ABSTRACT

A disturbance in the normal physiology of soil macroinvertebrates can cause toxic impacts and/or disruption in mechanisms and rates of respiration. In this work, respiration rates of earthworms exposed to phenanthrene and its nitrogen heterocyclic analogs was investigated over a 30 and 90-d soil-contact-time. The study involved measurement and calculation of CO₂ production by earthworms exposed to phenanthrene–N-PAHs amended soils.
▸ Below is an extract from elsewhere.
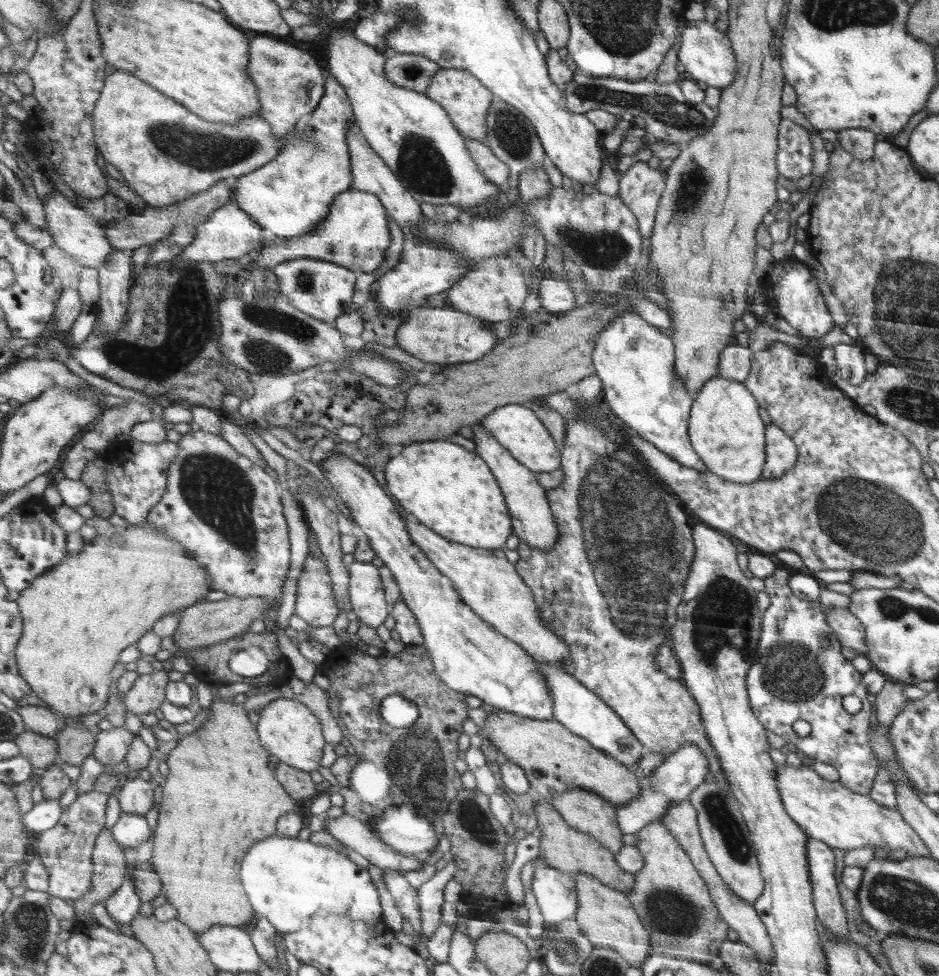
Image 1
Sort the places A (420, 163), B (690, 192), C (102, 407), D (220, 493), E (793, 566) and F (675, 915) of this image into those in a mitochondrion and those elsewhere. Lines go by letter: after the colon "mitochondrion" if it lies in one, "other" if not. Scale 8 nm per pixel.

Data showed that N-PAH chemicals mostly affected the respiration rates of the earthworms compared to the homologous-PAH analog over time. The concentration–time plots showed greater respiration with increase in concentration over time. Calculated respiration inhibition-effect (%) revealed that phenanthrene had low degree of inhibition (27%) in the first 30-d at the highest concentration, while, NPAHs exhibited high degree of inhibitions (>45%) on respiration/physiological function of the exposed earthworms over the 90-d contact-time. Among the N-PAH chemicals, benzo[h]quinoline recorded >25% inhibition even at the lowest concentration (30-d). Statistical analysis of data revealed that N-PAHs maintained strong positive correlation on respiration response of the organisms with increased concentration and time (R² = 0.803–0.997, p < .05). This suggests that N-PAH chemicals may have caused severe metabolic and physiological stress/inhibitions to soil organisms. Furthermore, the use of earthworm’s respiration rate in polluted soils could likely reshape the understanding of environmental stressors and serve as an early warning indicator for potential ecosystem shifts.

摘要

土壤大型无脊椎动物正常生理机能的紊乱会导致毒性影响和/或呼吸机制和速率的破坏。在这项工作中，在 30 天和 90 天的土壤接触时间中，研究了暴露于菲及其氮杂环类似物的蚯蚓的呼吸速率。该研究涉及 CO _{2 的}测量和计算暴露于菲-N-PAHs 的蚯蚓生产改良土壤。数据显示，与同源多环芳烃类似物相比，随着时间的推移，N-多环芳烃化学物质主要影响蚯蚓的呼吸速率。浓度-时间图显示随着时间的推移浓度增加，呼吸作用更大。计算的呼吸抑制效应（%）显示，菲在最高浓度的前 30 天具有低抑制程度（27%），而 NPAHs 对呼吸/生理功能表现出高度抑制（>45%）在 90 天的接触时间内暴露的蚯蚓。在 N-PAH 化学品中，苯并 [h] 喹啉即使在最低浓度（30 天）下也记录了 >25% 的抑制作用。²  = 0.803–0.997，p < .05）。这表明 N-PAH 化学品可能对土壤生物造成严重的代谢和生理压力/抑制。此外，利用蚯蚓在受污染土壤中的呼吸率可能会重塑对环境压力源的理解，并作为潜在生态系统变化的早期预警指标。